Exercise directions: Your task is to print all of the entries exactly, though the pictures should not be included.

[Items listed in a dataset]
————
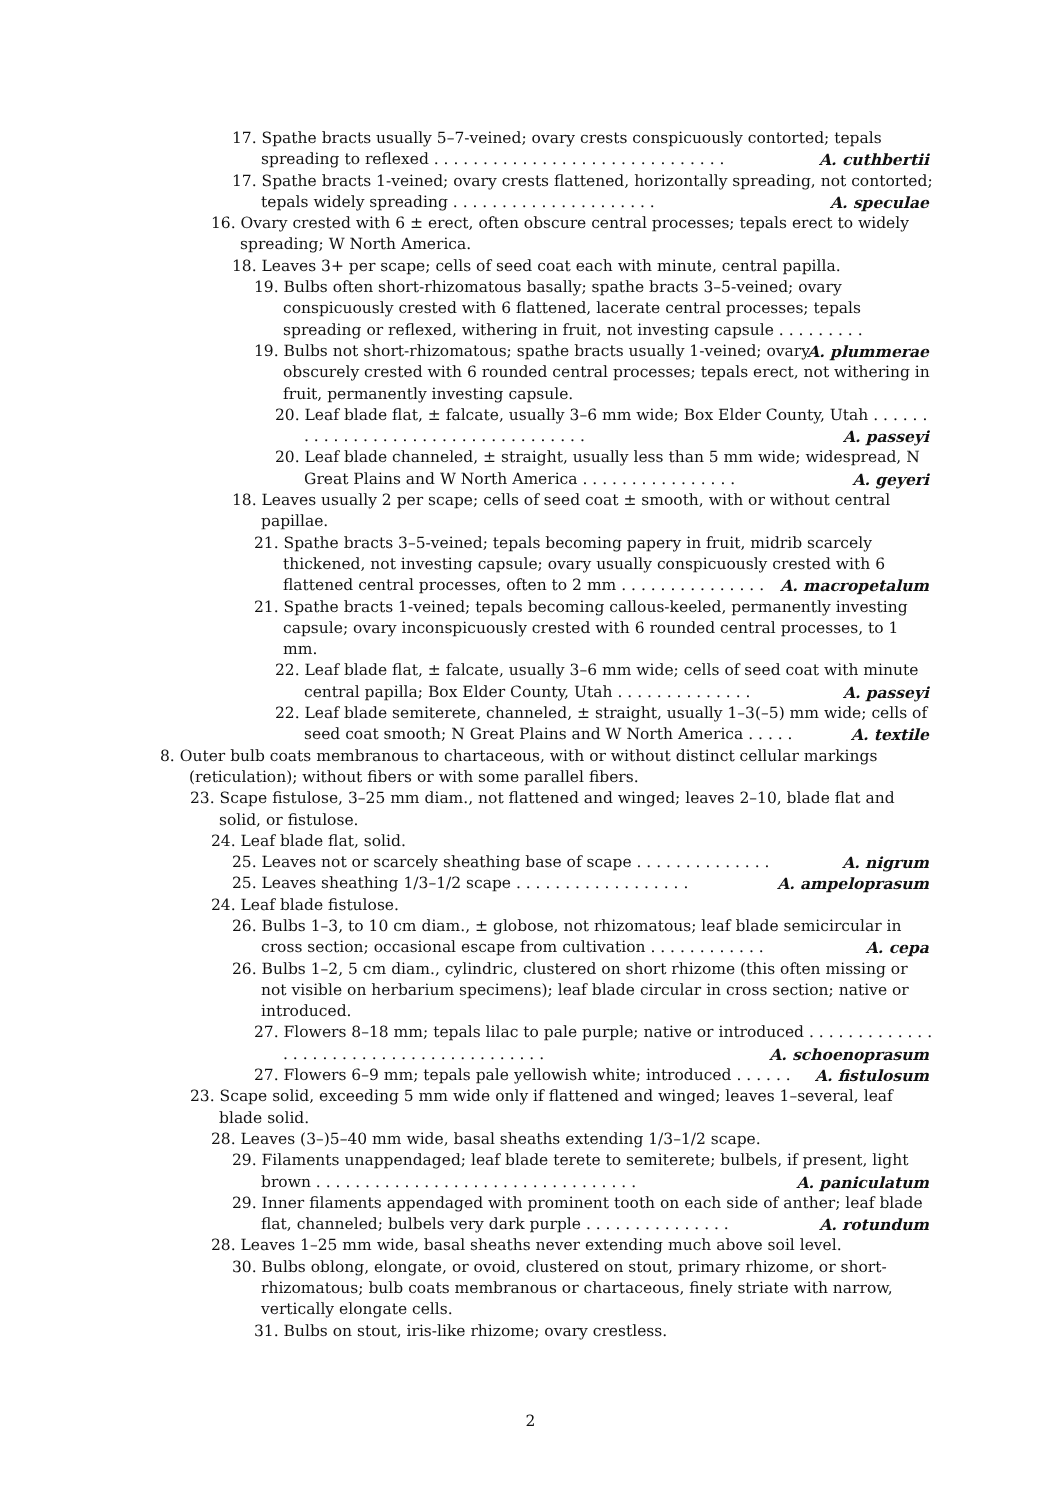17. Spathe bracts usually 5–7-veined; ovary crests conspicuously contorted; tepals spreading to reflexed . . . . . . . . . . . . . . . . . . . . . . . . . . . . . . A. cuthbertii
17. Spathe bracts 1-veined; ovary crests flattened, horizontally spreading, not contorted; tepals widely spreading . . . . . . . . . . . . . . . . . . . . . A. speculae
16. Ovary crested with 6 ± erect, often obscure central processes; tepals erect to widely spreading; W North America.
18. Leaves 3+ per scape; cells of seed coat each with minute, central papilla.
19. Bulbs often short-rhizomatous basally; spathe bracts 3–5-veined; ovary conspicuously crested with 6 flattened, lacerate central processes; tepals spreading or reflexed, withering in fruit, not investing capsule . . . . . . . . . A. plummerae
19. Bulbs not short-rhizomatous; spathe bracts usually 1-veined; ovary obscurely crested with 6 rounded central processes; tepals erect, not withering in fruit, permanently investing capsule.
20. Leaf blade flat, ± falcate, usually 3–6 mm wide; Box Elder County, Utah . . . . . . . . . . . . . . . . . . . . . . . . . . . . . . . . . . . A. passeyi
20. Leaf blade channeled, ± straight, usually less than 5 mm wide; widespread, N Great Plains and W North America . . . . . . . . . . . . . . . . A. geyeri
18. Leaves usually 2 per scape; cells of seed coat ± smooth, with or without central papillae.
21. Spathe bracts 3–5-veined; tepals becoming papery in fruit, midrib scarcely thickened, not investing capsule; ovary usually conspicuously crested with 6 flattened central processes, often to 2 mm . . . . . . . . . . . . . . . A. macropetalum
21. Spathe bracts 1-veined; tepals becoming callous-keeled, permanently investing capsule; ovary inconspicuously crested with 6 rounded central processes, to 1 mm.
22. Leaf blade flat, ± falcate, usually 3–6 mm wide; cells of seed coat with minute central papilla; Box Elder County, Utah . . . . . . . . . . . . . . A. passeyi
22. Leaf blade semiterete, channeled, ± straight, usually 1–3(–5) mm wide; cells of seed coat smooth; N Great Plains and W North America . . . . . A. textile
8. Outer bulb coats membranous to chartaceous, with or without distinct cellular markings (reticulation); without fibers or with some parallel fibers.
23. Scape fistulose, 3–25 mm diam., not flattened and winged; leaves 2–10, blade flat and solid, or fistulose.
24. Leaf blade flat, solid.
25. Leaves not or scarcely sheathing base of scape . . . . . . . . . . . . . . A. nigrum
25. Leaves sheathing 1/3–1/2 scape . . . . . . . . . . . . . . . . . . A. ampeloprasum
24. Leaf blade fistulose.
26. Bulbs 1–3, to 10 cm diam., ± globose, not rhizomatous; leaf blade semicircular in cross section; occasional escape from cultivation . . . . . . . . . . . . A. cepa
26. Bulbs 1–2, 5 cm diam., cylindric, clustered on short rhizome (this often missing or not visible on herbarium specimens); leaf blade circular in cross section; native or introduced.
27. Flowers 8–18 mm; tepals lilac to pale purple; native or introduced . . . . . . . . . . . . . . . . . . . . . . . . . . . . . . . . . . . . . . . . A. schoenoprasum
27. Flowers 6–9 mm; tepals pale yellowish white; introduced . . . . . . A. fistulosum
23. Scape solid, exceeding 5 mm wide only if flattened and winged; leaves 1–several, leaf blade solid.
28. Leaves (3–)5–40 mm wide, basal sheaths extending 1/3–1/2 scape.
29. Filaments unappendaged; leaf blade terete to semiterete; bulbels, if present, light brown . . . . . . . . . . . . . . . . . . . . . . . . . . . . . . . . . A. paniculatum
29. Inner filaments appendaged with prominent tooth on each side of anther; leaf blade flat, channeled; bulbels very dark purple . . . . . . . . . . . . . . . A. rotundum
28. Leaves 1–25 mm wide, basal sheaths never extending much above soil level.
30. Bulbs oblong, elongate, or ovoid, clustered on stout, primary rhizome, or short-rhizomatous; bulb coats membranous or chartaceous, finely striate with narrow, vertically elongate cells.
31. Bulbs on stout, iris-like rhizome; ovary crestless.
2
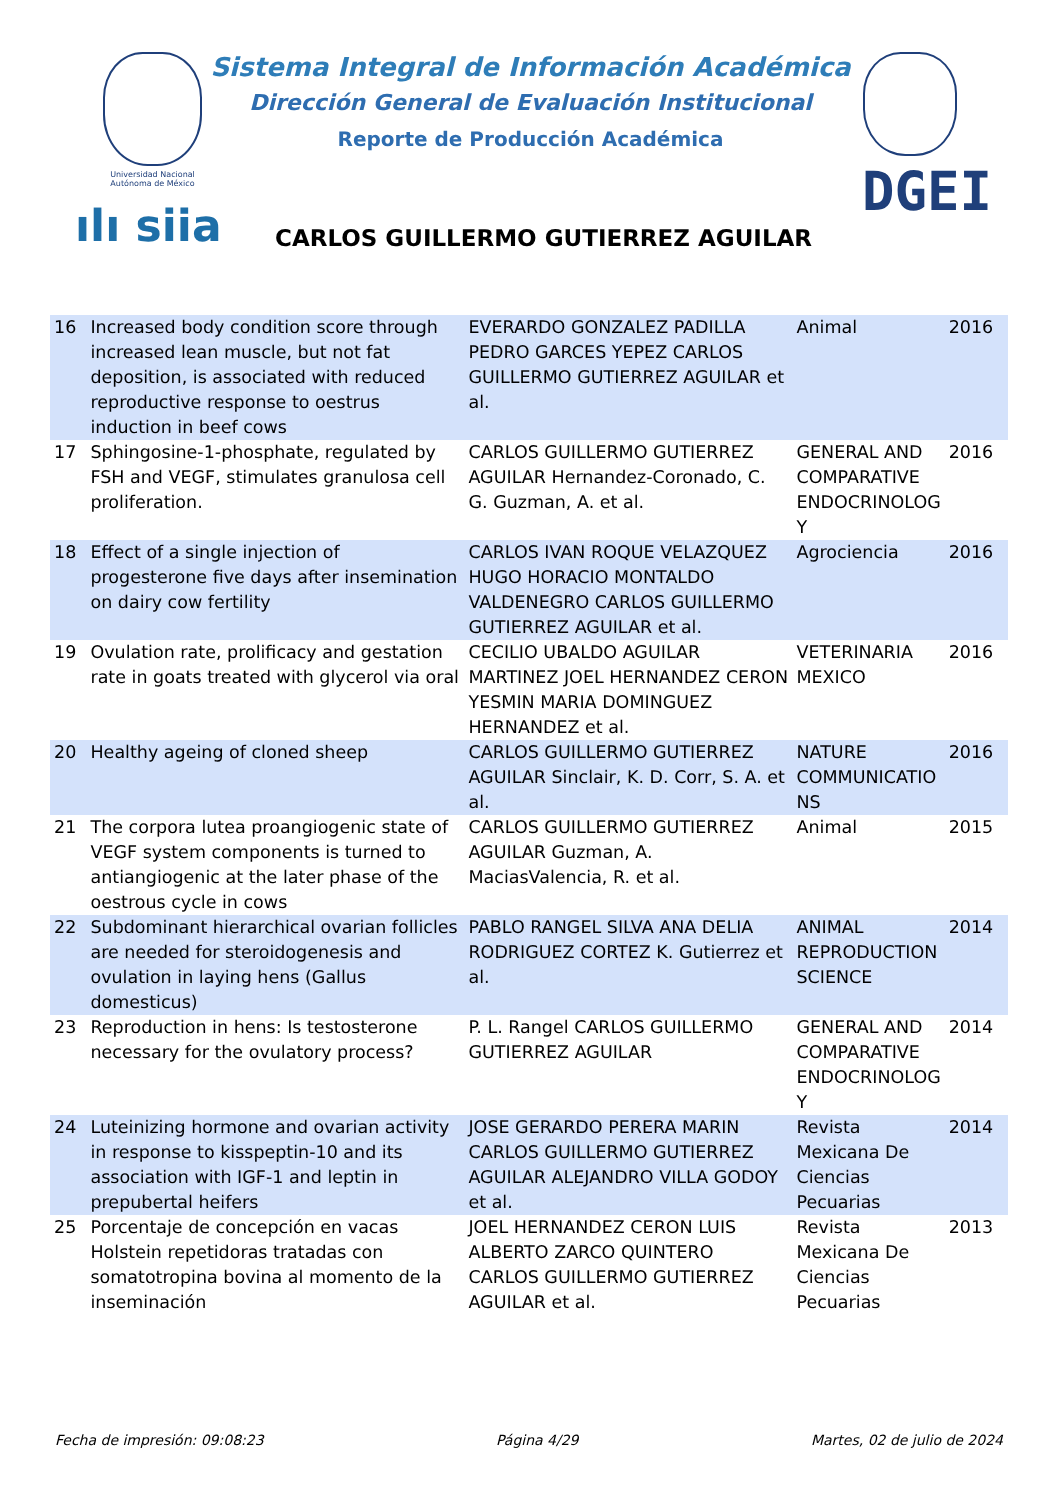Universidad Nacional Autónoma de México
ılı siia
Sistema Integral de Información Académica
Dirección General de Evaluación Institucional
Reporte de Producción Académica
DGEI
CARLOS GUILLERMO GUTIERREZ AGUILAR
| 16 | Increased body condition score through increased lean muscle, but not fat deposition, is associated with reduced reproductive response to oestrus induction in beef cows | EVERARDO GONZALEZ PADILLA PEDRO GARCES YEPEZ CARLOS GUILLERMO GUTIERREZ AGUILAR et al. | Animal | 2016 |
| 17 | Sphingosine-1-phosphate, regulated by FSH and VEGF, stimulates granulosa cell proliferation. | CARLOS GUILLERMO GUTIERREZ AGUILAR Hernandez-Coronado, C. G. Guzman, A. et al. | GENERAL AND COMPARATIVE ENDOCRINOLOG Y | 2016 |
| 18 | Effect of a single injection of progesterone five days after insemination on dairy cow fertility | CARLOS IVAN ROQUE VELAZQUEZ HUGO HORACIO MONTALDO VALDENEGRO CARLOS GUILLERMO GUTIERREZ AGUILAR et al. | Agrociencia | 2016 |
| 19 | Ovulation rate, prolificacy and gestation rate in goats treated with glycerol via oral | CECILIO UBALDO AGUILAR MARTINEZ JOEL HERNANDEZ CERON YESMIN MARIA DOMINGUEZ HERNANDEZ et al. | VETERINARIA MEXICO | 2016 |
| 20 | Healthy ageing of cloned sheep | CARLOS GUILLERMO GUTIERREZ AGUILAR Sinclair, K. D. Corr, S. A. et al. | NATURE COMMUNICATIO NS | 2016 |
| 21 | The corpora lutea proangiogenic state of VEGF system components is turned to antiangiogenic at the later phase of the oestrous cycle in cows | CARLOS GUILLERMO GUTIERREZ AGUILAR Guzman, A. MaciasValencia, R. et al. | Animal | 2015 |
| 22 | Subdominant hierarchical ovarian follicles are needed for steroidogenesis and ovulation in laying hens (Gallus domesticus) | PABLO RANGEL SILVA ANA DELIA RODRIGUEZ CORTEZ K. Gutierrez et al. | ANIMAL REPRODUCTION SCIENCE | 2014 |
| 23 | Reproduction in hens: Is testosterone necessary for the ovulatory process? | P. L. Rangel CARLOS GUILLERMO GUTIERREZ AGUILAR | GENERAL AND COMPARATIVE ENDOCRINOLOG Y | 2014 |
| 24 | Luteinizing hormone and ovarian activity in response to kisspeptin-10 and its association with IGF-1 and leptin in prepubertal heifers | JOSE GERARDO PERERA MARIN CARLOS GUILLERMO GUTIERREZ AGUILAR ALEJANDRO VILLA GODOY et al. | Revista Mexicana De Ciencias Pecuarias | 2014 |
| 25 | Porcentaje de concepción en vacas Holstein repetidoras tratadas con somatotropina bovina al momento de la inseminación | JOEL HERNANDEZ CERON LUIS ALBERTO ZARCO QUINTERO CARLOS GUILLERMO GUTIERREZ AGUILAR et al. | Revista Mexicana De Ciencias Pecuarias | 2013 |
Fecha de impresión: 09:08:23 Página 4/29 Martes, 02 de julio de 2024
————
Result of the task:
17. Spathe bracts usually 5–7-veined; ovary crests conspicuously contorted; tepals spreading to reflexed . . . . . . . . . . . . . . . . . . . . . . . . . . . . . . A. cuthbertii
17. Spathe bracts 1-veined; ovary crests flattened, horizontally spreading, not contorted; tepals widely spreading . . . . . . . . . . . . . . . . . . . . . A. speculae
16. Ovary crested with 6 ± erect, often obscure central processes; tepals erect to widely spreading; W North America.
18. Leaves 3+ per scape; cells of seed coat each with minute, central papilla.
19. Bulbs often short-rhizomatous basally; spathe bracts 3–5-veined; ovary conspicuously crested with 6 flattened, lacerate central processes; tepals spreading or reflexed, withering in fruit, not investing capsule . . . . . . . . . A. plummerae
19. Bulbs not short-rhizomatous; spathe bracts usually 1-veined; ovary obscurely crested with 6 rounded central processes; tepals erect, not withering in fruit, permanently investing capsule.
20. Leaf blade flat, ± falcate, usually 3–6 mm wide; Box Elder County, Utah . . . . . . . . . . . . . . . . . . . . . . . . . . . . . . . . . . . A. passeyi
20. Leaf blade channeled, ± straight, usually less than 5 mm wide; widespread, N Great Plains and W North America . . . . . . . . . . . . . . . . A. geyeri
18. Leaves usually 2 per scape; cells of seed coat ± smooth, with or without central papillae.
21. Spathe bracts 3–5-veined; tepals becoming papery in fruit, midrib scarcely thickened, not investing capsule; ovary usually conspicuously crested with 6 flattened central processes, often to 2 mm . . . . . . . . . . . . . . . A. macropetalum
21. Spathe bracts 1-veined; tepals becoming callous-keeled, permanently investing capsule; ovary inconspicuously crested with 6 rounded central processes, to 1 mm.
22. Leaf blade flat, ± falcate, usually 3–6 mm wide; cells of seed coat with minute central papilla; Box Elder County, Utah . . . . . . . . . . . . . . A. passeyi
22. Leaf blade semiterete, channeled, ± straight, usually 1–3(–5) mm wide; cells of seed coat smooth; N Great Plains and W North America . . . . . A. textile
8. Outer bulb coats membranous to chartaceous, with or without distinct cellular markings (reticulation); without fibers or with some parallel fibers.
23. Scape fistulose, 3–25 mm diam., not flattened and winged; leaves 2–10, blade flat and solid, or fistulose.
24. Leaf blade flat, solid.
25. Leaves not or scarcely sheathing base of scape . . . . . . . . . . . . . . A. nigrum
25. Leaves sheathing 1/3–1/2 scape . . . . . . . . . . . . . . . . . . A. ampeloprasum
24. Leaf blade fistulose.
26. Bulbs 1–3, to 10 cm diam., ± globose, not rhizomatous; leaf blade semicircular in cross section; occasional escape from cultivation . . . . . . . . . . . . A. cepa
26. Bulbs 1–2, 5 cm diam., cylindric, clustered on short rhizome (this often missing or not visible on herbarium specimens); leaf blade circular in cross section; native or introduced.
27. Flowers 8–18 mm; tepals lilac to pale purple; native or introduced . . . . . . . . . . . . . . . . . . . . . . . . . . . . . . . . . . . . . . . . A. schoenoprasum
27. Flowers 6–9 mm; tepals pale yellowish white; introduced . . . . . . A. fistulosum
23. Scape solid, exceeding 5 mm wide only if flattened and winged; leaves 1–several, leaf blade solid.
28. Leaves (3–)5–40 mm wide, basal sheaths extending 1/3–1/2 scape.
29. Filaments unappendaged; leaf blade terete to semiterete; bulbels, if present, light brown . . . . . . . . . . . . . . . . . . . . . . . . . . . . . . . . . A. paniculatum
29. Inner filaments appendaged with prominent tooth on each side of anther; leaf blade flat, channeled; bulbels very dark purple . . . . . . . . . . . . . . . A. rotundum
28. Leaves 1–25 mm wide, basal sheaths never extending much above soil level.
30. Bulbs oblong, elongate, or ovoid, clustered on stout, primary rhizome, or short-rhizomatous; bulb coats membranous or chartaceous, finely striate with narrow, vertically elongate cells.
31. Bulbs on stout, iris-like rhizome; ovary crestless.
2
Universidad Nacional Autónoma de México
ılı siia
Sistema Integral de Información Académica
Dirección General de Evaluación Institucional
Reporte de Producción Académica
DGEI
CARLOS GUILLERMO GUTIERREZ AGUILAR
| 16 | Increased body condition score through increased lean muscle, but not fat deposition, is associated with reduced reproductive response to oestrus induction in beef cows | EVERARDO GONZALEZ PADILLA PEDRO GARCES YEPEZ CARLOS GUILLERMO GUTIERREZ AGUILAR et al. | Animal | 2016 |
| 17 | Sphingosine-1-phosphate, regulated by FSH and VEGF, stimulates granulosa cell proliferation. | CARLOS GUILLERMO GUTIERREZ AGUILAR Hernandez-Coronado, C. G. Guzman, A. et al. | GENERAL AND COMPARATIVE ENDOCRINOLOG Y | 2016 |
| 18 | Effect of a single injection of progesterone five days after insemination on dairy cow fertility | CARLOS IVAN ROQUE VELAZQUEZ HUGO HORACIO MONTALDO VALDENEGRO CARLOS GUILLERMO GUTIERREZ AGUILAR et al. | Agrociencia | 2016 |
| 19 | Ovulation rate, prolificacy and gestation rate in goats treated with glycerol via oral | CECILIO UBALDO AGUILAR MARTINEZ JOEL HERNANDEZ CERON YESMIN MARIA DOMINGUEZ HERNANDEZ et al. | VETERINARIA MEXICO | 2016 |
| 20 | Healthy ageing of cloned sheep | CARLOS GUILLERMO GUTIERREZ AGUILAR Sinclair, K. D. Corr, S. A. et al. | NATURE COMMUNICATIO NS | 2016 |
| 21 | The corpora lutea proangiogenic state of VEGF system components is turned to antiangiogenic at the later phase of the oestrous cycle in cows | CARLOS GUILLERMO GUTIERREZ AGUILAR Guzman, A. MaciasValencia, R. et al. | Animal | 2015 |
| 22 | Subdominant hierarchical ovarian follicles are needed for steroidogenesis and ovulation in laying hens (Gallus domesticus) | PABLO RANGEL SILVA ANA DELIA RODRIGUEZ CORTEZ K. Gutierrez et al. | ANIMAL REPRODUCTION SCIENCE | 2014 |
| 23 | Reproduction in hens: Is testosterone necessary for the ovulatory process? | P. L. Rangel CARLOS GUILLERMO GUTIERREZ AGUILAR | GENERAL AND COMPARATIVE ENDOCRINOLOG Y | 2014 |
| 24 | Luteinizing hormone and ovarian activity in response to kisspeptin-10 and its association with IGF-1 and leptin in prepubertal heifers | JOSE GERARDO PERERA MARIN CARLOS GUILLERMO GUTIERREZ AGUILAR ALEJANDRO VILLA GODOY et al. | Revista Mexicana De Ciencias Pecuarias | 2014 |
| 25 | Porcentaje de concepción en vacas Holstein repetidoras tratadas con somatotropina bovina al momento de la inseminación | JOEL HERNANDEZ CERON LUIS ALBERTO ZARCO QUINTERO CARLOS GUILLERMO GUTIERREZ AGUILAR et al. | Revista Mexicana De Ciencias Pecuarias | 2013 |
Fecha de impresión: 09:08:23 Página 4/29 Martes, 02 de julio de 2024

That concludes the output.